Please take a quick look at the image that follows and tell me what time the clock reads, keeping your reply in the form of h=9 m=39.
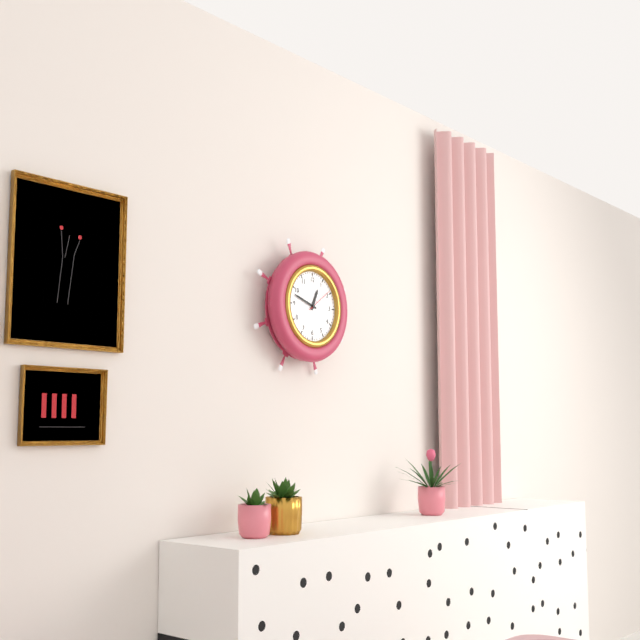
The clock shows h=12 m=48
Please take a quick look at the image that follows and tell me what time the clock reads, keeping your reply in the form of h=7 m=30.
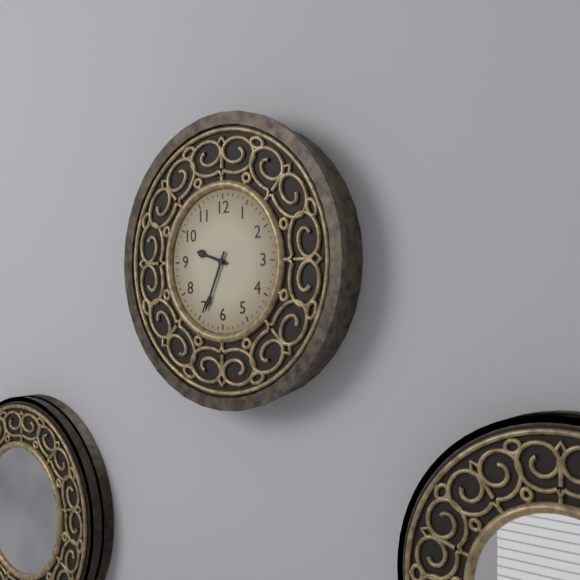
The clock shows h=9 m=34
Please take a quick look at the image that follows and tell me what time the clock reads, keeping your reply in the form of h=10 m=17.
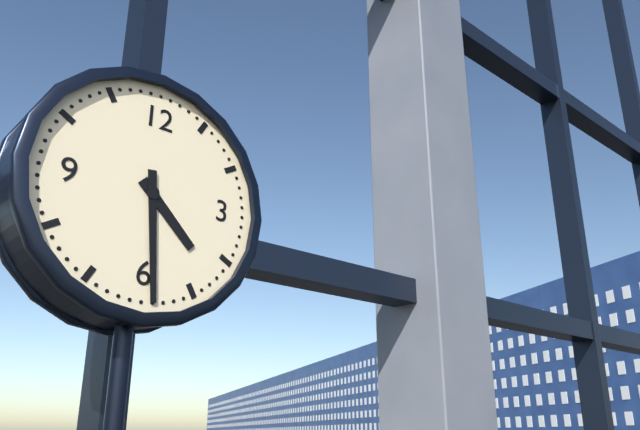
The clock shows h=4 m=29
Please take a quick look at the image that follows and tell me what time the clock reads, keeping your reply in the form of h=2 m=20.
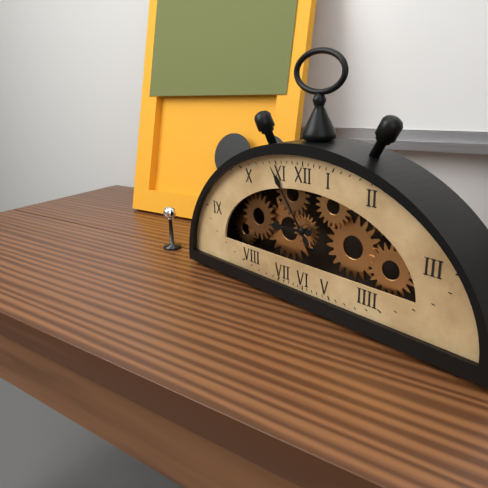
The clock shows h=8 m=54
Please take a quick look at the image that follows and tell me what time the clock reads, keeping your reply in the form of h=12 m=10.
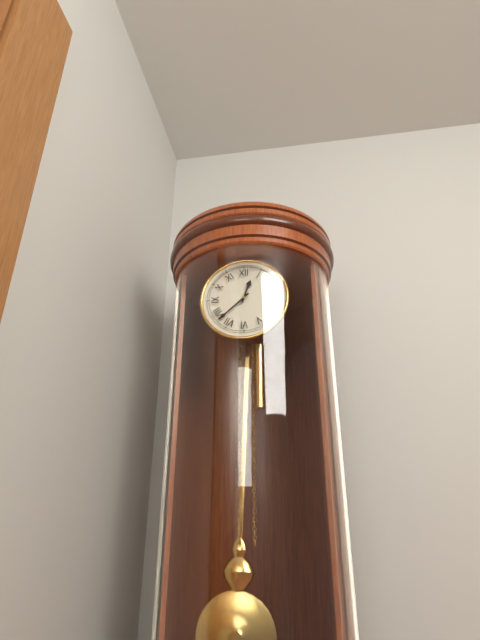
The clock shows h=12 m=38
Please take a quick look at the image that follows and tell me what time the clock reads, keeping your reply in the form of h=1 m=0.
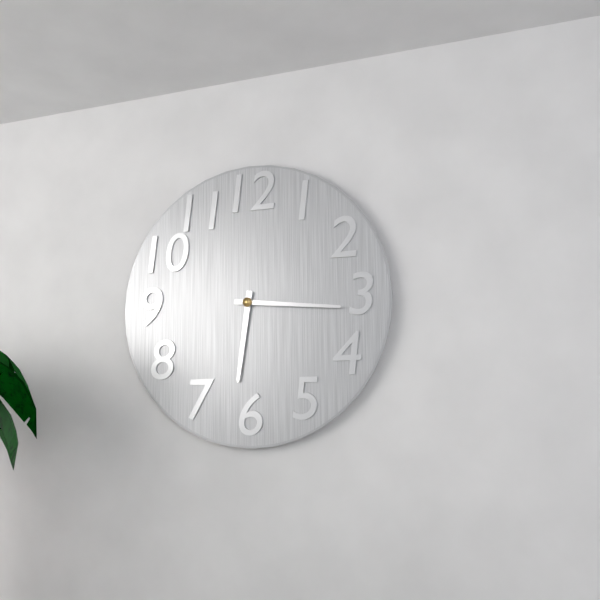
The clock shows h=6 m=16
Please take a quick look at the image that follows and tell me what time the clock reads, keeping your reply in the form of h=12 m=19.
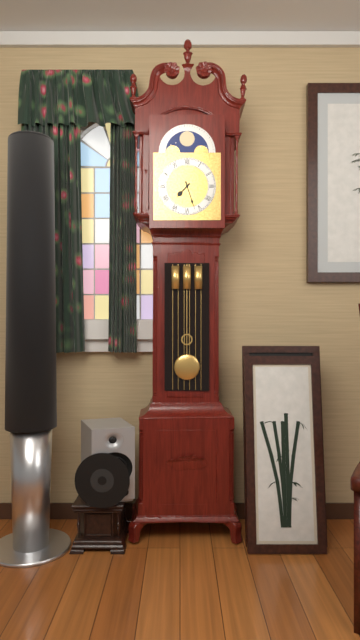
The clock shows h=7 m=27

# CHALLENGE
Update all of the data above by replacing "quick look" with "close look" and changing nothing else. Leave the pictures out of your answer.

# SOLUTION TO THIS TASK
Please take a close look at the image that follows and tell me what time the clock reads, keeping your reply in the form of h=9 m=39.
The clock shows h=12 m=48
Please take a close look at the image that follows and tell me what time the clock reads, keeping your reply in the form of h=7 m=30.
The clock shows h=9 m=34
Please take a close look at the image that follows and tell me what time the clock reads, keeping your reply in the form of h=10 m=17.
The clock shows h=4 m=29
Please take a close look at the image that follows and tell me what time the clock reads, keeping your reply in the form of h=2 m=20.
The clock shows h=8 m=54
Please take a close look at the image that follows and tell me what time the clock reads, keeping your reply in the form of h=12 m=10.
The clock shows h=12 m=38
Please take a close look at the image that follows and tell me what time the clock reads, keeping your reply in the form of h=1 m=0.
The clock shows h=6 m=16
Please take a close look at the image that follows and tell me what time the clock reads, keeping your reply in the form of h=12 m=19.
The clock shows h=7 m=27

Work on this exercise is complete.